The Telegraph, 29 October 2008, Editorial
NO OTHER NAME
No amount of smart talking is going to save the Bharatiya Janata Party embarrassment. The issue is not whether Sadhvi Pragya Singh Thakur has, or had, connections with the party, or with the Rashtriya Swayamsevak Sangh, or the Vishwa Hindu Parishad, or any of the other Hindutva outfits that make up the peripheries of the larger BJP family. Just as irrelevant, in the larger picture, is the relationship of a Congress minister and his son to the sadhvi’s mentor. The fact that Ms Thakur, arrested for her alleged involvement in the Malegaon blasts together with others, is reported to be associated with the women’s arm of a Hindutva group is enough to puncture the BJP’s propaganda against so-called Islamic terrorism. If the party has used her in its campaigns earlier, it may be all the more embarrassing, but ultimately, the issue is not about the sadhvi at an individual or personal, or even political, level. Her arrest and that of her colleagues challenge the BJP’s approach to terrorism and its association of religion with politics that it makes its unique selling point.
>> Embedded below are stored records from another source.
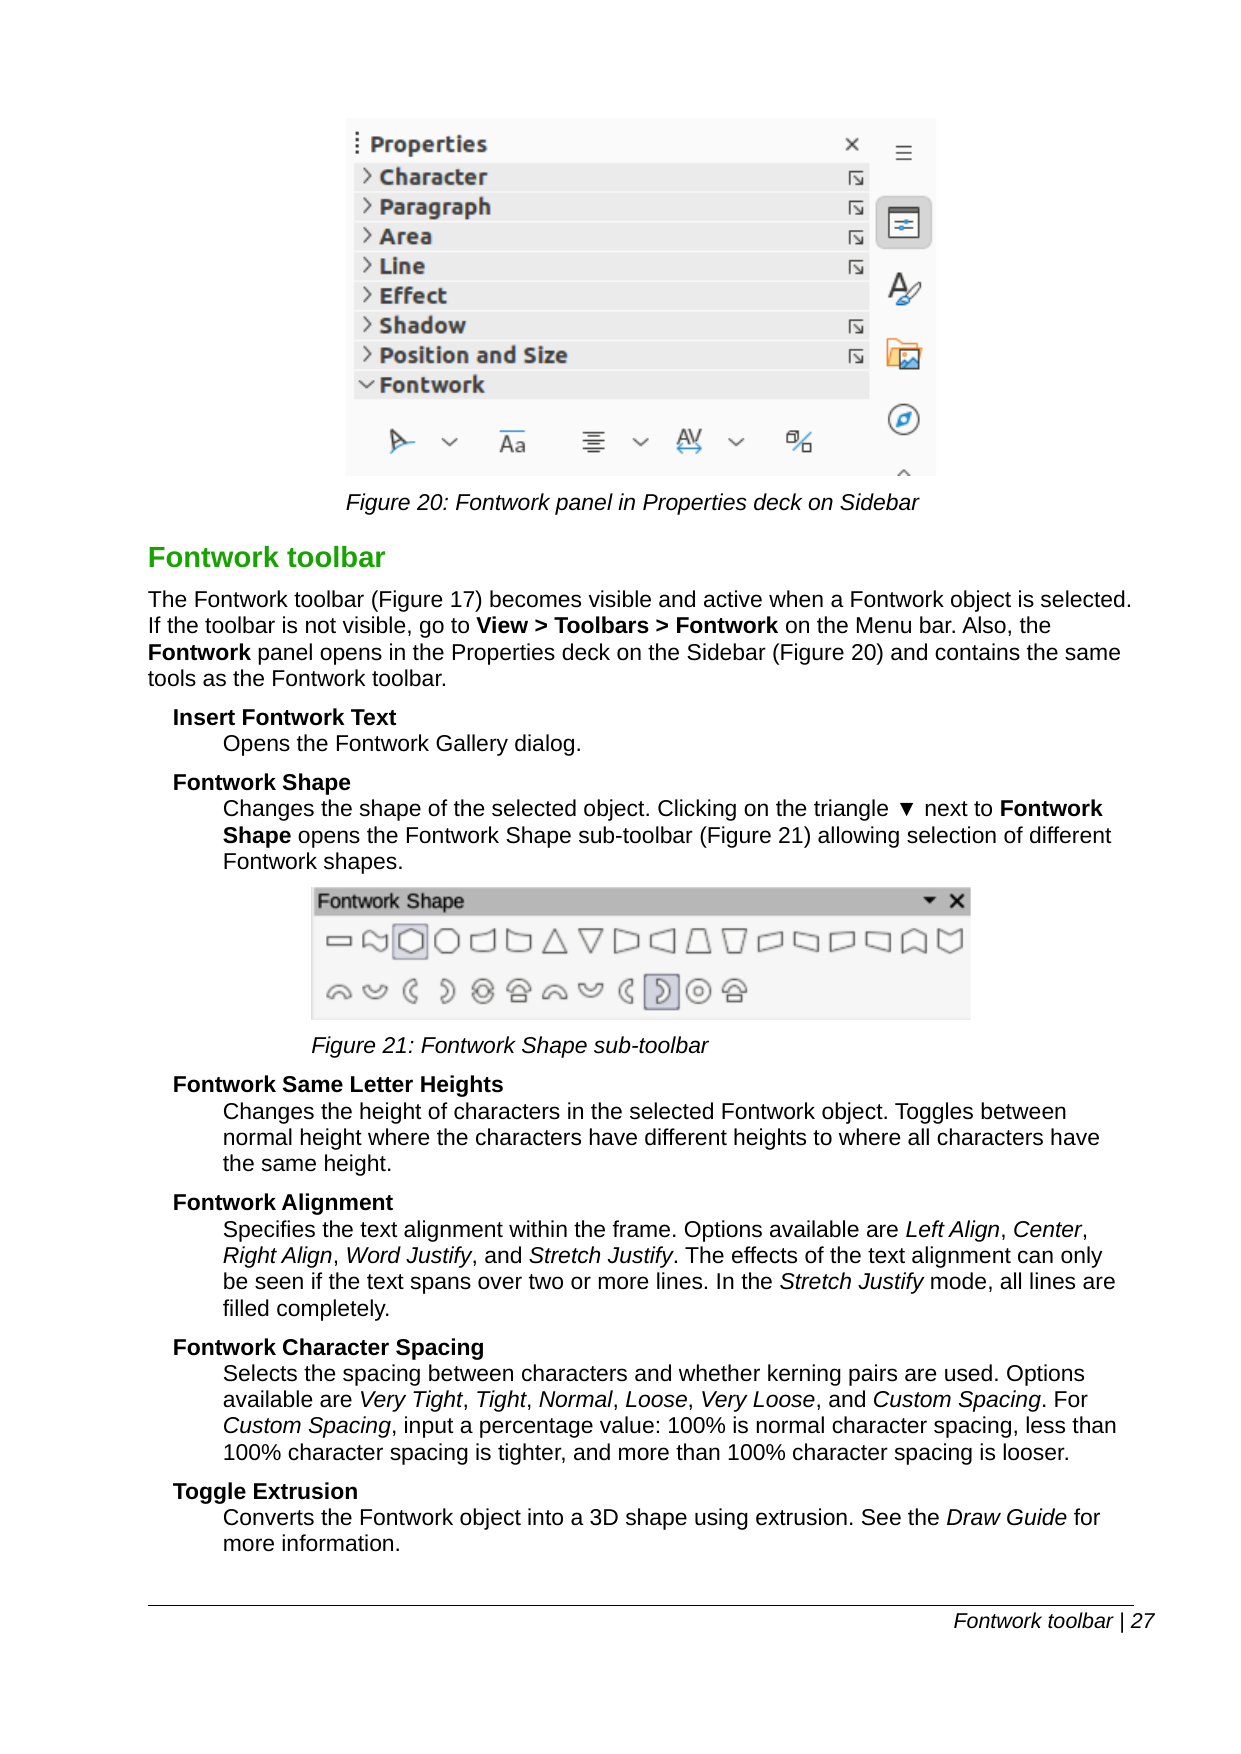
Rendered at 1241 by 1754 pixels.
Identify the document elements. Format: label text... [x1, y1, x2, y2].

text Converts the Fontwork object into a 3D shape using extrusion. See the Draw Guide for more information. [223, 1504, 1134, 1557]
picture [311, 887, 971, 1020]
text Fontwork Alignment [173, 1189, 1134, 1216]
text Opens the Fontwork Gallery dialog. [223, 730, 1134, 757]
text Changes the shape of the selected object. Clicking on the triangle ▼ next to Fontwork Shape opens the Fontwork Shape sub-toolbar (Figure 21) allowing selection of different Fontwork shapes. [223, 795, 1134, 874]
text Insert Fontwork Text [173, 704, 1134, 730]
text Changes the height of characters in the selected Fontwork object. Toggles between normal height where the characters have different heights to where all characters have the same height. [223, 1098, 1134, 1177]
text Fontwork Same Letter Heights [173, 1071, 1134, 1098]
text Specifies the text alignment within the frame. Options available are Left Align, Center, Right Align, Word Justify, and Stretch Justify. The effects of the text alignment can only be seen if the text spans over two or more lines. In the Stretch Justify mode, all lines are filled completely. [223, 1216, 1134, 1321]
text The Fontwork toolbar (Figure 17) becomes visible and active when a Fontwork object is selected. If the toolbar is not visible, go to View > Toolbars > Fontwork on the Menu bar. Also, the Fontwork panel opens in the Properties deck on the Sidebar (Figure 20) and contains the same tools as the Fontwork toolbar. [148, 586, 1134, 691]
text Toggle Extrusion [173, 1478, 1134, 1504]
picture [345, 118, 937, 476]
subtitle Fontwork toolbar [148, 540, 1134, 573]
text Fontwork Shape [173, 769, 1134, 795]
text Fontwork Character Spacing [173, 1333, 1134, 1360]
text Figure 21: Fontwork Shape sub-toolbar [311, 1032, 971, 1059]
text Selects the spacing between characters and whether kerning pairs are used. Options available are Very Tight, Tight, Normal, Loose, Very Loose, and Custom Spacing. For Custom Spacing, input a percentage value: 100% is normal character spacing, less than 100% character spacing is tighter, and more than 100% character spacing is looser. [223, 1360, 1134, 1465]
text Figure 20: Fontwork panel in Properties deck on Sidebar [346, 488, 936, 515]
Since 9/11 and George W. Bush’s declared war against terror, the BJP had found it much easier to inject conviction into its propaganda. It is now too disconcerted even to claim retaliatory righteousness on the part of Hindutva groups, although state units of these groups are hoping for a more aggressive stance from the party. Terrorism and murder are exactly and only that; they cannot be given the colours of religion simply because no religion supports the killing of the innocent. That may be a hard lesson to learn because it takes the stuffing out of the propaganda that, even implicitly, targets particular communities. To harp on such polarities is always dangerous, especially in a country like India, where extremist violence springs from many sources, ethnic, economic and ideological. On the one hand, communally divisive rhetoric makes other types of terrorism either invisible or less important. On the other, it sets out to alienate and indirectly threaten whole segments of the Indian population in the name of religion, thus undermining the secular ideal on which the republic was built. Fanatics and killers exist in every group and every community. They are simply criminals and murderers, they can have no other identity once they have violated the law of the land.